**Explore the material**
[a] Please list every request header name given in the Experience Platform API text.
[b] According to the Experience Platform API text, which API fetches a list of all available datasets?

**Text block**
------------------------------

Getting started with Experience Platform APIs
The following sections provide additional information that you will need to know or have on-hand in order to successfully make calls to Experience Platform APIs.
Reading sample API calls
This guide provides example API calls to demonstrate how to format your requests. These include paths, required headers, and properly formatted request payloads. Sample JSON returned in API responses is also provided. For information on the conventions used in documentation for sample API calls, see the section on how to read example API calls in the Experience Platform troubleshooting guide.
Gather values for required headers
In order to make calls to Platform APIs, you must first complete the authentication tutorial. Completing the authentication tutorial provides the values for each of the required headers in all Experience Platform API calls, as shown below:
- Authorization: Bearer
{ACCESS_TOKEN}
- x-api-key:
{API_KEY}
- x-gw-ims-org-id:
{ORG_ID}
All resources in Experience Platform are isolated to specific virtual sandboxes. All requests to Platform APIs require a header that specifies the name of the sandbox the operation will take place in:
- x-sandbox-name:
{SANDBOX_NAME}
All requests that contain a payload (POST, PUT, PATCH) require an additional header:
- Content-Type: application/json
General user flow
To begin, an ETL user logs into the Experience Platform user interface (UI) and creates datasets for ingestion using a standard connector or push-service connector.
In the UI, the user creates the output dataset by selecting a dataset schema. The choice of schema depends on the type of data (record or time series) being ingested into Platform. By clicking on the Schemas tab within the UI, the user will be able to view all available schemas, including the behavior type that the schema supports.
In the ETL tool, the user will start designing their mapping transforms after configuring the appropriate connection (using their credentials). The ETL tool is assumed to already have Experience Platform connectors installed (process not defined in this Integration Guide).
Mockups for a sample ETL tool and workflow have been provided in the ETL workflow. While ETL tools may differ in format, most expose similar functionality.
View list of datasets
Using the source of data for mapping, a list of all available datasets can be fetched using the Catalog API.
You can issue a single API request to view all available datasets (e.g. GET /dataSets
), with best practice being to include query parameters that limit the size of the response.

------------------------------

**Record set**
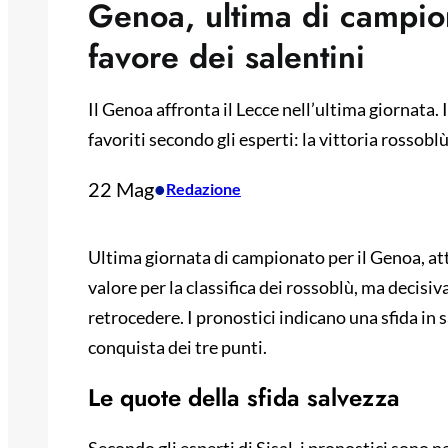
Genoa, ultima di campion
favore dei salentini
Il Genoa affronta il Lecce nell’ultima giornata.
favoriti secondo gli esperti: la vittoria rossoblù
22 Mag
•
Redazione
Ultima giornata di campionato per il Genoa, att
valore per la classifica dei rossoblù, ma decisiva
retrocedere. I pronostici indicano una sfida in s
conquista dei tre punti.
Le quote della sfida salvezza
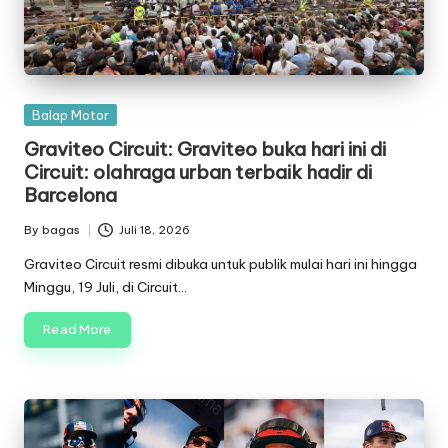
Posted
Balap Motor
in
Graviteo Circuit: Graviteo buka hari ini di
Circuit: olahraga urban terbaik hadir di
Barcelona
By
bagas
Juli 18, 2026
Posted
by
Graviteo Circuit resmi dibuka untuk publik mulai hari ini hingga
Minggu, 19 Juli, di Circuit…
Read More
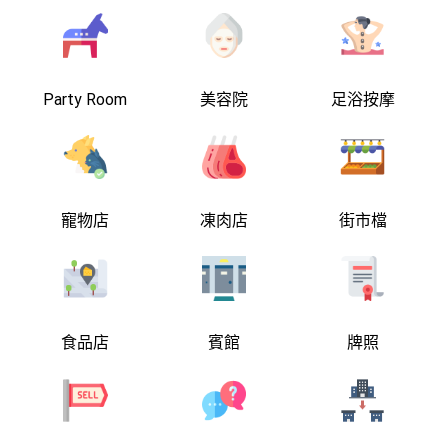
Party Room
美容院
足浴按摩
寵物店
凍肉店
街市檔
食品店
賓館
牌照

------------------------------

**Answers given**
[a] Authorization, x-api-key, x-gw-ims-org-id, x-sandbox-name, Content-Type

[b] The Catalog API.